>>>

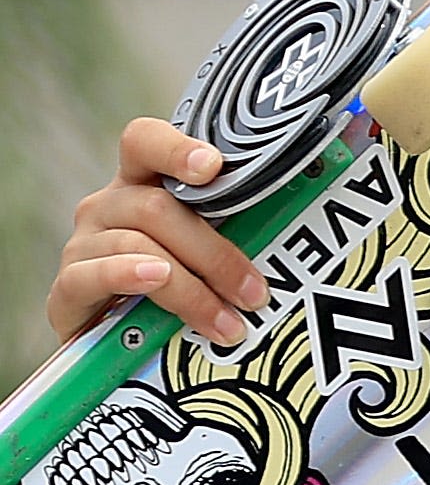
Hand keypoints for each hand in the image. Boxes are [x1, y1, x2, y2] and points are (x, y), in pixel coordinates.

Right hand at [47, 120, 265, 346]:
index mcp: (144, 183)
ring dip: (191, 287)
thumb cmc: (187, 281)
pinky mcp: (68, 286)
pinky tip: (156, 281)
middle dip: (214, 253)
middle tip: (254, 294)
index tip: (213, 167)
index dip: (176, 148)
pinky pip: (92, 274)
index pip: (145, 142)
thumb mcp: (218, 247)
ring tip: (227, 323)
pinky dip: (128, 276)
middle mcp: (109, 205)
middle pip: (156, 207)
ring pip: (137, 245)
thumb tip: (307, 204)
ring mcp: (85, 243)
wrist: (129, 342)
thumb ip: (245, 222)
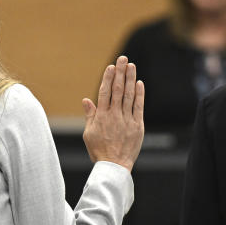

<<<

WORK ITEM:
Output every line above exactly as it stands, and drop any picture.

EXERCISE SOLUTION:
Hand keypoints for each hand in the image. Boxes are [x1, y1, x2, y2] and points are (x, y), in pixel coordinates.

Right hand at [47, 120, 265, 346]:
index mcp: (144, 183)
ring dip: (191, 287)
thumb cmc: (187, 281)
pinky mcp: (68, 286)
pinky tip: (156, 281)
middle dip: (214, 253)
middle tip: (254, 294)
index tip: (213, 167)
index dip: (176, 148)
pinky pip: (92, 274)
index pip: (145, 142)
thumb mcp: (218, 247)
ring tip: (227, 323)
pinky dip: (128, 276)
middle mcp: (109, 205)
middle pip: (156, 207)
ring pip: (137, 245)
thumb tip: (307, 204)
ring mcp: (85, 243)
wrist: (129, 342)
thumb ip: (245, 222)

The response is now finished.